First, I am so sorry that you have lost your employment. However, your ten year old daughter should be told some of the "basics" of what is happening instead of potentially hearing it from others. Consider telling her that you have lost your job but you are going to turn this negative situation in to a positive one by exploring alternative employment possibilities. Also, let her know that you will be "tightening your financial belts" which may mean a few less dinners out or movies, but you will find other ways to enjoy your family time without it costing a lot of money.
I would also encourage you to talk with her school counselor to see if there are any children who have a similar circumstance and do they meet in a group to help discuss their feelings.
Children can be very resilient and I have learned over the years that even if a parent chooses not to tell them about a difficult situation, they usually suspect or find out. By telling her first you control much of the situation and can allay her fears. Communicating to her can be very helpful.
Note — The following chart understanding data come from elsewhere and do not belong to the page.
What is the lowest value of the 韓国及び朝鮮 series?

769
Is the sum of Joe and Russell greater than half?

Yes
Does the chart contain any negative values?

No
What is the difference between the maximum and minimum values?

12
Good luck and we hope that you are successful with finding employment soon. I have added some websites below that MAY be of help to you.
Louise Masin Sattler, Nationally Certified School Psychologist
Owner of Signing Families
Host of Learning and Laughter with Louise on Toginet.com
CR'sMom - the member who asked this question - selected this as the best answer posted by another Education.com member.
from a fellow member
If you lose your job her world will not fall apart. But if you tell her she will worry about everything. You have to keep her safe from everything that is a lot I know but that also means not giving her anything els to worry about. Her worry world is big enough with out having grownup stuff to stress about to. You will be fine with out a job there are a lot of places out there to help you out. FIA you can git food stamps to help feed her, it may not be what you want but the best thing you can do for both of you is just git ready. You can git work mans comp. It is places to got to help pay your rent too. She is going to be just fine if you calm down and think 1st then do what ever you have to do for her.
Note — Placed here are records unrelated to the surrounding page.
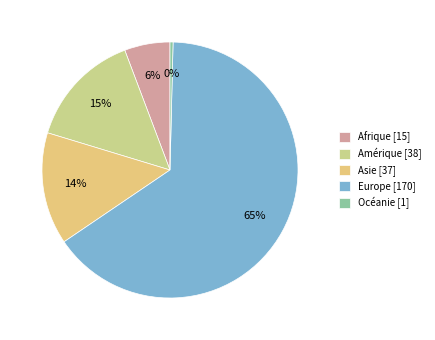

Does Europe represent more than half of the total?

Yes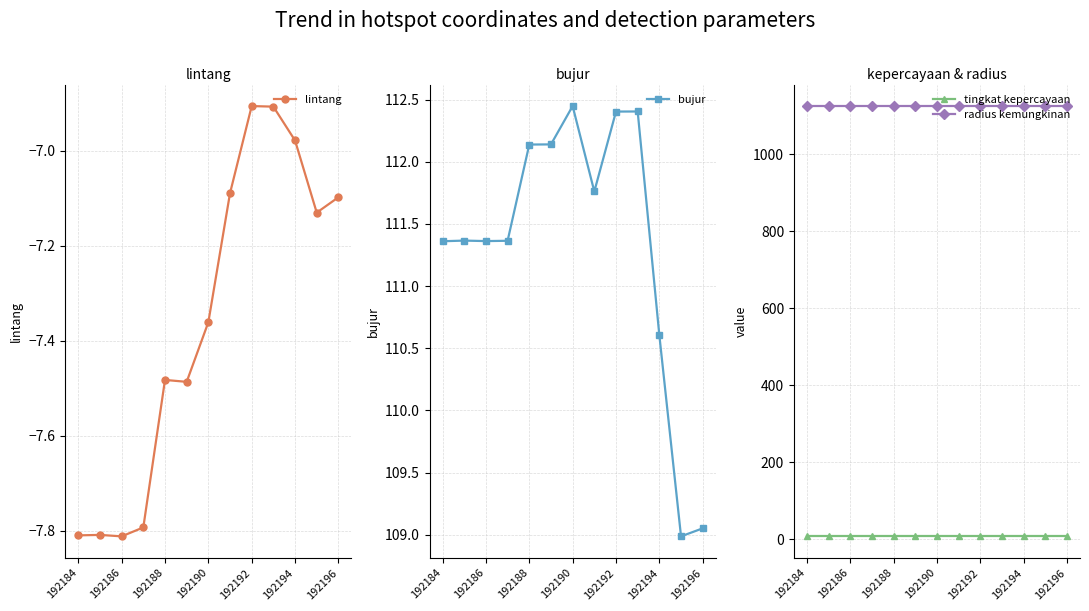

Reading right to left, extract all data points from this chart.

lintang: -7.1	-7.1	-7.0	-6.9	-6.9	-7.1	-7.4	-7.5	-7.5	-7.8	-7.8	-7.8	-7.8
bujur: 109.1	109.0	110.6	112.4	112.4	111.8	112.4	112.1	112.1	111.4	111.4	111.4	111.4
tingkat kepercayaan: 8.0	8.0	8.0	8.0	8.0	8.0	8.0	8.0	8.0	8.0	8.0	8.0	8.0
radius kemungkinan: 1125.0	1125.0	1125.0	1125.0	1125.0	1125.0	1125.0	1125.0	1125.0	1125.0	1125.0	1125.0	1125.0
First of all, even though the situation is a scary one to be in- you sound like a strong enough women to be able to choose another way to feel about it- and your daughter will admire you when she sees how you cope. You are her hero! No matter what, and there is no greater time to show her how a hero responds when life throws challenges. This could be the most memorable lesson of her life- and one day she may attribute her success to how she watched you rise above in the face of adversity. Tell her now, and tell her about the new journey you will both be going on TOGETHER!
You will figure it out. I can already tell by the strength you have in your post. You won't rest until you do- because you are a mom, and that is what moms do. Parents everywhere are being thrust into this situation and once they realize they now have an opportunity to become their own boss (something they never would have taken the risk for unless they had lost their jobs) they all say they will never go back. We are all learning that the only true financial stability is the one we create for ourselves. Corporate jobs only masked their loyalty to their employees.
This will be a huge learning experience for both you and your daughter. Expect a big storm while the slate is being washed clean- and then- when you least expect it...a rainbow will appear. IT ALWAYS DOES. Mom and daughter taking on the world together. I think its a magical time for both of you, and in another year you may see this cross roads of a time as the greatest gift of your life.
As an enthusiast for self-employed parents, and a visionary for what parents can achieve by working together, I am rooting for you!!
My Mom is going to loose her job, and as soon as she suspected the danger with her job, she told me. My dad is in his early fifties and is having difficulty doing his job. So as a compramise, my parents got me an early birthday present, but Christmas will be very skanty. I also know that I will not be getting my name-brand clothes for awhile. But, as long as theres food on the table, a roof over our heads, and clothes on our backs, I have no worry. Tell your daughter, but explain to her that things won't be that bad. Trust me, she won't worry if you tell her, and explain things, Hope this helps!!!